Bulls trotted gingerly back into the stock market, and if they stay around on Friday, there's a chance the market could avoid a sixth week of losses.
Stocks broke a six-day losing streak Thursday, with the Dow finishing up 0.6 percent at 12,124, and the S&P 500 up 0.7 percent at 1289. The Dow is now down just 0.2 percent on the week, and the S&P 500 is down 0.9 percent. If the Dow is negative for the week, it would be the longest losing streak since 2002.
Market leaders Thursday were the commodities-related materials sector, up 1.6 percent, followed by energy up 1.24 and financials, up 1.19 percent.
"I think we overdid it on the downside a little bit too quickly," said Marc Pado, Cantor Fitzgerald market strategist.
"You don't get (selling) strings like this without compelling news or data. I didn't quite grasp the concept of fear so this is by all means a relief bounce. It is not the beginning of a new bull market rally. This is a bounce off of the low. You can tell with the rotation of groups. The best performing groups are the ones that have been hurt the most in the last weeks. Financials, retailers, basic materials. Those are the groups that took a big hit.
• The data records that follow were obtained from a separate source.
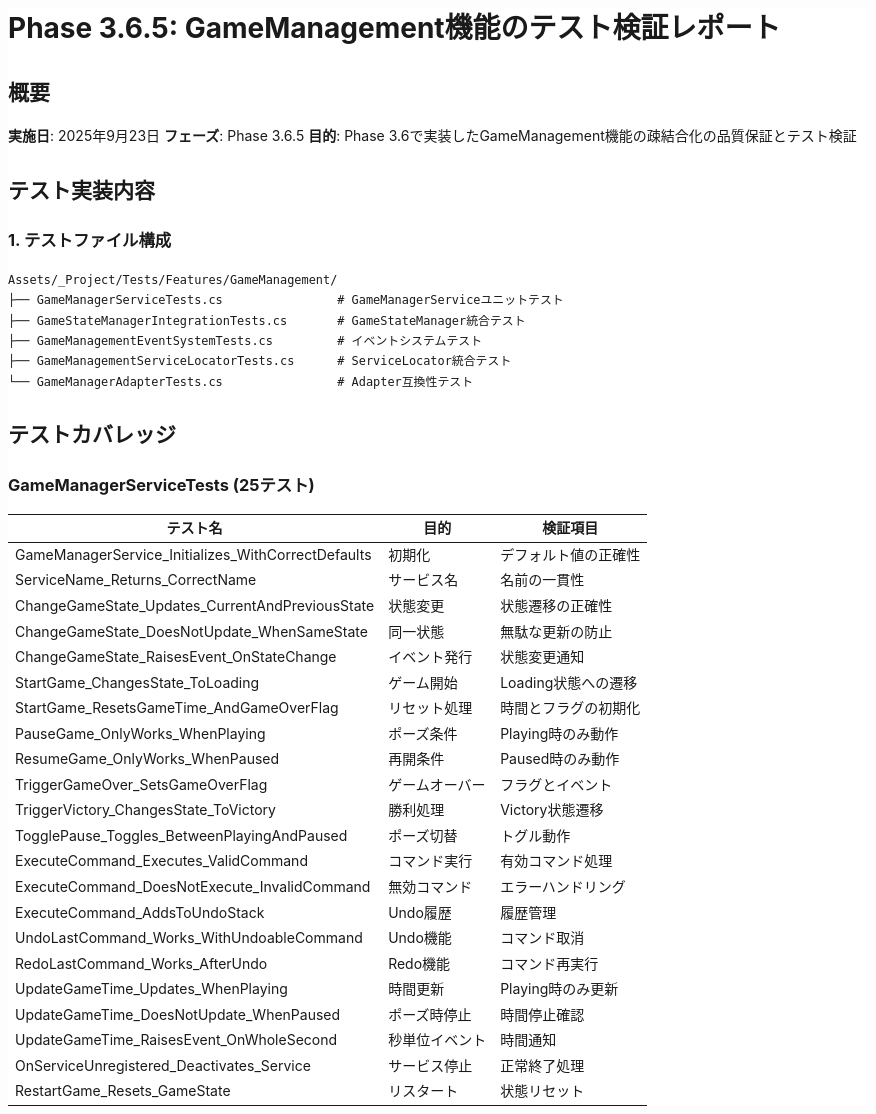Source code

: ﻿# Phase 3.6.5: GameManagement機能のテスト検証レポート

## 概要
**実施日**: 2025年9月23日
**フェーズ**: Phase 3.6.5
**目的**: Phase 3.6で実装したGameManagement機能の疎結合化の品質保証とテスト検証

## テスト実装内容

### 1. テストファイル構成
```
Assets/_Project/Tests/Features/GameManagement/
├── GameManagerServiceTests.cs                # GameManagerServiceユニットテスト
├── GameStateManagerIntegrationTests.cs       # GameStateManager統合テスト
├── GameManagementEventSystemTests.cs         # イベントシステムテスト
├── GameManagementServiceLocatorTests.cs      # ServiceLocator統合テスト
└── GameManagerAdapterTests.cs                # Adapter互換性テスト
```

## テストカバレッジ

### GameManagerServiceTests (25テスト)
| テスト名 | 目的 | 検証項目 |
|---------|------|----------|
| GameManagerService_Initializes_WithCorrectDefaults | 初期化 | デフォルト値の正確性 |
| ServiceName_Returns_CorrectName | サービス名 | 名前の一貫性 |
| ChangeGameState_Updates_CurrentAndPreviousState | 状態変更 | 状態遷移の正確性 |
| ChangeGameState_DoesNotUpdate_WhenSameState | 同一状態 | 無駄な更新の防止 |
| ChangeGameState_RaisesEvent_OnStateChange | イベント発行 | 状態変更通知 |
| StartGame_ChangesState_ToLoading | ゲーム開始 | Loading状態への遷移 |
| StartGame_ResetsGameTime_AndGameOverFlag | リセット処理 | 時間とフラグの初期化 |
| PauseGame_OnlyWorks_WhenPlaying | ポーズ条件 | Playing時のみ動作 |
| ResumeGame_OnlyWorks_WhenPaused | 再開条件 | Paused時のみ動作 |
| TriggerGameOver_SetsGameOverFlag | ゲームオーバー | フラグとイベント |
| TriggerVictory_ChangesState_ToVictory | 勝利処理 | Victory状態遷移 |
| TogglePause_Toggles_BetweenPlayingAndPaused | ポーズ切替 | トグル動作 |
| ExecuteCommand_Executes_ValidCommand | コマンド実行 | 有効コマンド処理 |
| ExecuteCommand_DoesNotExecute_InvalidCommand | 無効コマンド | エラーハンドリング |
| ExecuteCommand_AddsToUndoStack | Undo履歴 | 履歴管理 |
| UndoLastCommand_Works_WithUndoableCommand | Undo機能 | コマンド取消 |
| RedoLastCommand_Works_AfterUndo | Redo機能 | コマンド再実行 |
| UpdateGameTime_Updates_WhenPlaying | 時間更新 | Playing時のみ更新 |
| UpdateGameTime_DoesNotUpdate_WhenPaused | ポーズ時停止 | 時間停止確認 |
| UpdateGameTime_RaisesEvent_OnWholeSecond | 秒単位イベント | 時間通知 |
| OnServiceUnregistered_Deactivates_Service | サービス停止 | 正常終了処理 |
| RestartGame_Resets_GameState | リスタート | 状態リセット |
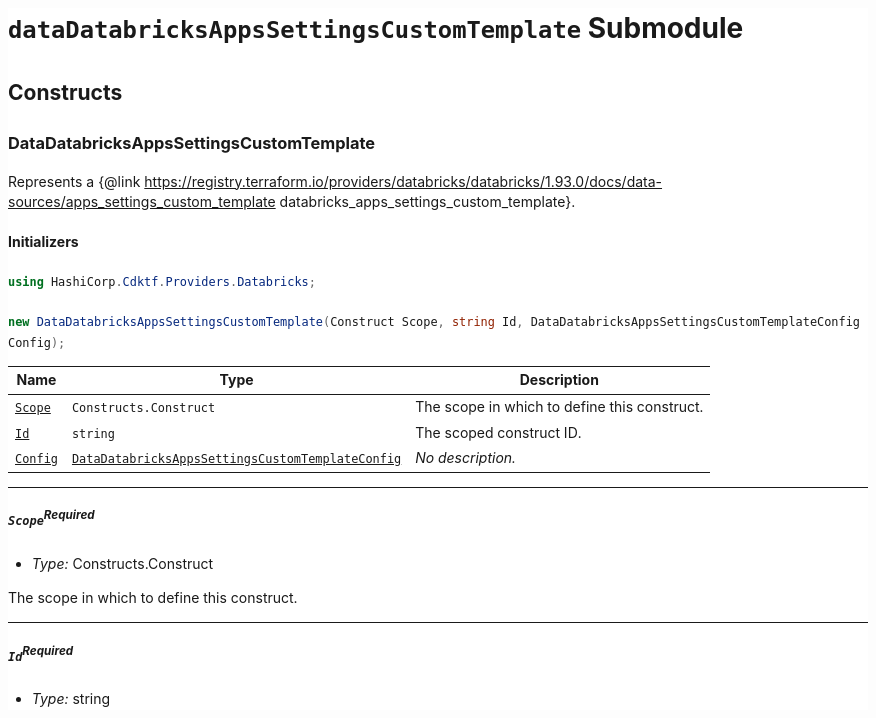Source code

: # `dataDatabricksAppsSettingsCustomTemplate` Submodule <a name="`dataDatabricksAppsSettingsCustomTemplate` Submodule" id="@cdktf/provider-databricks.dataDatabricksAppsSettingsCustomTemplate"></a>

## Constructs <a name="Constructs" id="Constructs"></a>

### DataDatabricksAppsSettingsCustomTemplate <a name="DataDatabricksAppsSettingsCustomTemplate" id="@cdktf/provider-databricks.dataDatabricksAppsSettingsCustomTemplate.DataDatabricksAppsSettingsCustomTemplate"></a>

Represents a {@link https://registry.terraform.io/providers/databricks/databricks/1.93.0/docs/data-sources/apps_settings_custom_template databricks_apps_settings_custom_template}.

#### Initializers <a name="Initializers" id="@cdktf/provider-databricks.dataDatabricksAppsSettingsCustomTemplate.DataDatabricksAppsSettingsCustomTemplate.Initializer"></a>

```csharp
using HashiCorp.Cdktf.Providers.Databricks;

new DataDatabricksAppsSettingsCustomTemplate(Construct Scope, string Id, DataDatabricksAppsSettingsCustomTemplateConfig Config);
```

| **Name** | **Type** | **Description** |
| --- | --- | --- |
| <code><a href="#@cdktf/provider-databricks.dataDatabricksAppsSettingsCustomTemplate.DataDatabricksAppsSettingsCustomTemplate.Initializer.parameter.scope">Scope</a></code> | <code>Constructs.Construct</code> | The scope in which to define this construct. |
| <code><a href="#@cdktf/provider-databricks.dataDatabricksAppsSettingsCustomTemplate.DataDatabricksAppsSettingsCustomTemplate.Initializer.parameter.id">Id</a></code> | <code>string</code> | The scoped construct ID. |
| <code><a href="#@cdktf/provider-databricks.dataDatabricksAppsSettingsCustomTemplate.DataDatabricksAppsSettingsCustomTemplate.Initializer.parameter.config">Config</a></code> | <code><a href="#@cdktf/provider-databricks.dataDatabricksAppsSettingsCustomTemplate.DataDatabricksAppsSettingsCustomTemplateConfig">DataDatabricksAppsSettingsCustomTemplateConfig</a></code> | *No description.* |

---

##### `Scope`<sup>Required</sup> <a name="Scope" id="@cdktf/provider-databricks.dataDatabricksAppsSettingsCustomTemplate.DataDatabricksAppsSettingsCustomTemplate.Initializer.parameter.scope"></a>

- *Type:* Constructs.Construct

The scope in which to define this construct.

---

##### `Id`<sup>Required</sup> <a name="Id" id="@cdktf/provider-databricks.dataDatabricksAppsSettingsCustomTemplate.DataDatabricksAppsSettingsCustomTemplate.Initializer.parameter.id"></a>

- *Type:* string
The pendulum is swinging the other way. That's good news. This should be the beginning of a basing process," he said.
Pado said the market still has some choppy weeks ahead, but it could start feeling better in July, when earnings season starts up again. "If you pull back, you'll see buyers stepping in because they're getting themselves positioned for earnings season," he said.
The market was supported Thursday by an unexpected contraction in the U.S. trade deficit for April. But Thursday's jobless claims were disappointing, rising to 427,000. News out of Europe was mixed, as European Central Bank President Jean Claude Trichet said Greece must avoid any form of restructuring. Later Greece's cabinet approved a new round of austerity measures, a requirement for continued bailout funding.
"I've been telling people we're very news dependant right now," said Steve Massocca, managing director with Wedbush Securities. "..There's a debate going on between the people who say the economy is getting weak and those who say it's not that bad. I think the winner of that debate is going to determine where the market's going."
The market finished off its highs Thursday, but the rally gave hope to traders who believe the market is close to or at the bottom of its latest sell off. The bearish crowd, however, saw the move higher as being a head fake, supported by short-covering.
Treasurys prices moved lower, and yields rose. The 10-year was at 2.997 percent. "I think people need more evidence that Q2 growth is truly going to disappointed and maybe second half growth is going to be throttled back," said William O'Donnell, chief Treasury strategist at RBS.
The dollar was higher against a basket of currencies, as the euro slipped in a "sell the news" reaction to the European Central Bank's suggestion it could raise rates in July.
Oil continued to climb on supply concerns, after OPEC's failure Wednesday to come to an agreement to increase production. NYMEX crude was up 1.2 percent at $101.93 per barrel. Unlike some who believe oil has seen highs for the year, Massocca said oil demand will stay high, supporting prices. He is buying depressed tanker stocks. "I think the Saudis will be supplying as much oil as they can sell. The tanker stocks have gotten killed because people think there's not going to be as much oil on the water," he said.
Pado also pointed out that the number of bears is rising, in the American Association of Individual Investors survey, a contrarian or bullish signal. Bullishness, meanwhile, fell to the lowest level since Aug. 26, just before Fed Chairman Ben Bernanke first discussed the current round of quantitative easing. The number of bulls is 24.4 percent, down from 30.2 percent, and bears rose to 47.7 percent from 33.4 percent.
There is little for the market to add to its economic debate Friday. Import prices for may are released at 8:30 a.m.
What Else to Watch
The deadline for nominations for the position of IMF managing director is Friday. French Finance Minister Christine Lagarde is seen as the front runner.
New York Fed President William Dudley tours Brooklyn and speaks on the economy at 10:30 a.m. ET.
Lululemon reports earnings and Toyota , overnight, provides a forecast.